Benefits will be highlighted throughout two JMAG examples on respectively an optimization of the 2D actuator as well as a 3D Surface Permanent Magnet Machine. The last example will cover a multidisciplinary case of an electric motor control system optimization combining electromagnetic simulation, circuit and control simulations.

This session will be more dedicated to the application level. The new users of JMAG will be very welcome to this sessions.
This seminar session will be mainly discussions based on issues or needs from the users.

Some applications topics could be pre-selected, as for example:

• Arrangement Optimization of Wireless Power Supply System
• Sound Pressure Analysis of a Reactor
• Analysis of Stray Loss in a Power Transformer
• High-Frequency Induction Heating Analysis of a Shaft
• Torque analysis of a hybrid motor
• Iron Loss Analysis of an IPM Motor Accounting for a PWM – direct link with Matlab

Then, any topics coming for the attendees could also be treated.
The idea of this session is to pick up problems from users and show WHAT (not HOW) we can do with JMAG to treat those issues.

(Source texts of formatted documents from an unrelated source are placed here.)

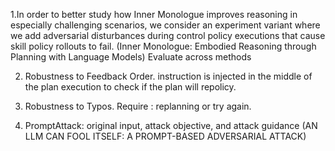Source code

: 1.In order to better study how Inner Monologue improves reasoning in especially challenging scenarios, we consider an experiment variant where we add adversarial disturbances during control policy executions that cause skill policy rollouts to fail. (Inner Monologue: Embodied Reasoning through Planning with Language Models) Evaluate across methods

2. Robustness to Feedback Order. instruction is injected in the middle of the plan execution to check if the plan will repolicy.

3. Robustness to Typos.
Require :  replanning or try again.

4. PromptAttack: original input, attack objective, and attack guidance (AN LLM CAN FOOL ITSELF: A PROMPT-BASED ADVERSARIAL ATTACK)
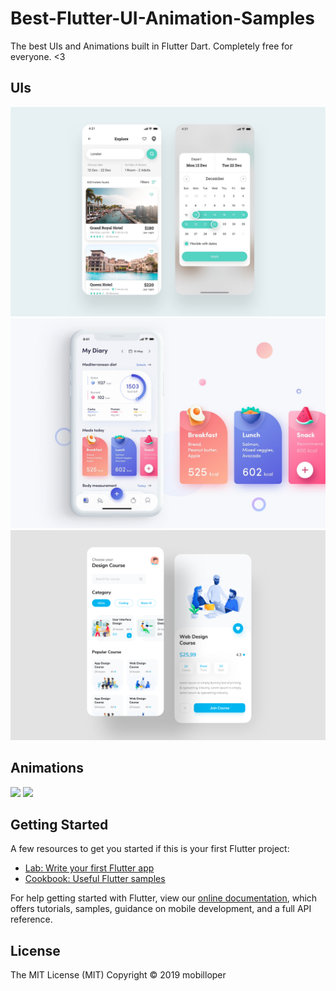 # Best-Flutter-UI-Animation-Samples
The best UIs and Animations built in Flutter Dart. Completely free for everyone. <3

## UIs
![Image](assets/hotel/hotel_booking.png)
![Image](assets/fitness_app/fitness_app.png)
![Image](assets/design_course/design_course.png)

## Animations

<img src="images/fitness_app.gif" height="300em" />
<img src="images/design_course.gif" height="300em" />

## Getting Started

A few resources to get you started if this is your first Flutter project:

- [Lab: Write your first Flutter app](https://flutter.dev/docs/get-started/codelab)
- [Cookbook: Useful Flutter samples](https://flutter.dev/docs/cookbook)

For help getting started with Flutter, view our
[online documentation](https://flutter.dev/docs), which offers tutorials,
samples, guidance on mobile development, and a full API reference.

## License
The MIT License (MIT)
Copyright © 2019 mobilloper

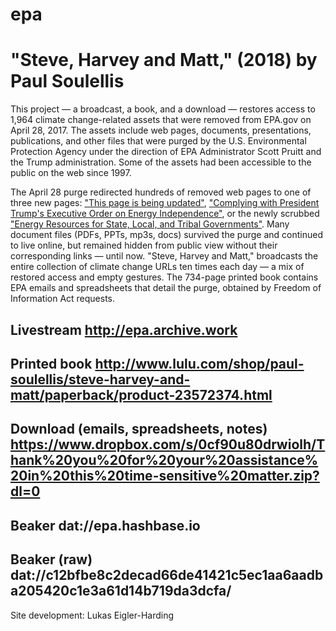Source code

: # epa
# **"Steve, Harvey and Matt," (2018) by Paul Soulellis**

This project — a broadcast, a book, and a download — restores access to 1,964 climate change-related assets that were removed from EPA.gov on April 28, 2017. The assets include web pages, documents, presentations, publications, and other files that were purged by the U.S. Environmental Protection Agency under the direction of EPA Administrator Scott Pruitt and the Trump administration. Some of the assets had been accessible to the public on the web since 1997. 

The April 28 purge redirected hundreds of removed web pages to one of three new pages: ["This page is being updated"](https://www.epa.gov/sites/production/files/signpost/cc.html), ["Complying with President Trump's Executive Order on Energy Independence"](https://www.epa.gov/energy-independence), or the newly scrubbed ["Energy Resources for State, Local, and Tribal Governments"](https://www.epa.gov/statelocalenergy#). Many document files (PDFs, PPTs, mp3s, docs) survived the purge and continued to live online, but remained hidden from public view without their corresponding links — until now. "Steve, Harvey and Matt," broadcasts the entire collection of climate change URLs ten times each day — a mix of restored access and empty gestures. The 734-page printed book contains EPA emails and spreadsheets that detail the purge, obtained by Freedom of Information Act requests.

## **Livestream** http://epa.archive.work

## **Printed book** http://www.lulu.com/shop/paul-soulellis/steve-harvey-and-matt/paperback/product-23572374.html

## **Download** (emails, spreadsheets, notes) https://www.dropbox.com/s/0cf90u80drwiolh/Thank%20you%20for%20your%20assistance%20in%20this%20time-sensitive%20matter.zip?dl=0 

## **Beaker** dat://epa.hashbase.io

## **Beaker (raw)** dat://c12bfbe8c2decad66de41421c5ec1aa6aadba205420c1e3a61d14b719da3dcfa/

Site development: Lukas Eigler-Harding
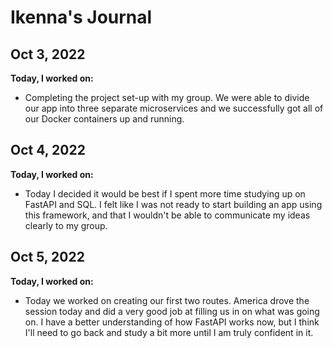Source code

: # Ikenna's Journal

## Oct 3, 2022

**Today, I worked on:**
* Completing the project set-up with my group. We were able to divide our app into three separate microservices and we successfully got all of our Docker containers up and running.

## Oct 4, 2022

**Today, I worked on:**
* Today I decided it would be best if I spent more time studying up on FastAPI and SQL. I felt like I was not ready to start building an app using this framework, and that I wouldn't be able to communicate my ideas clearly to my group.

## Oct 5, 2022

**Today, I worked on:**
* Today we worked on creating our first two routes. America drove the session today and did a very good job at filling us in on what was going on. I have a better understanding of how FastAPI works now, but I think I'll need to go back and study a bit more until I am truly confident in it.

This session will be mainly a demo session; user feedbacks and discussions will also be conducted.

JMAG V15 has significantly improve the optimization tool and capabilities. JMAG is now able to do real multi-objective optimization and to output Pareto curves and correlation charts.

This session will focus on:

• Parametric improved operations
• Optimization : Pareto curves, parameter correlation charts, multipurpose support of genetic algorithms and MATLAB optimization engine
• Distributed processing and job management

This session will be an advanced session with a high scientific and technical level.

In this session we will deal with loss calculation, full hysteresis modelling, material database from companies in EU:

• All the different loss calculation technics of JMAG will be reviewed and explain deeply.
• We will focus particularly on the full hysteresis modelling taken directly into account in the transient calculation
• The new inputs of the JMAG material database from the EU companies will be highlighted.

User feedbacks will also be asked and discussions will be conducted base on this feedback in order to improve the JMAG tools.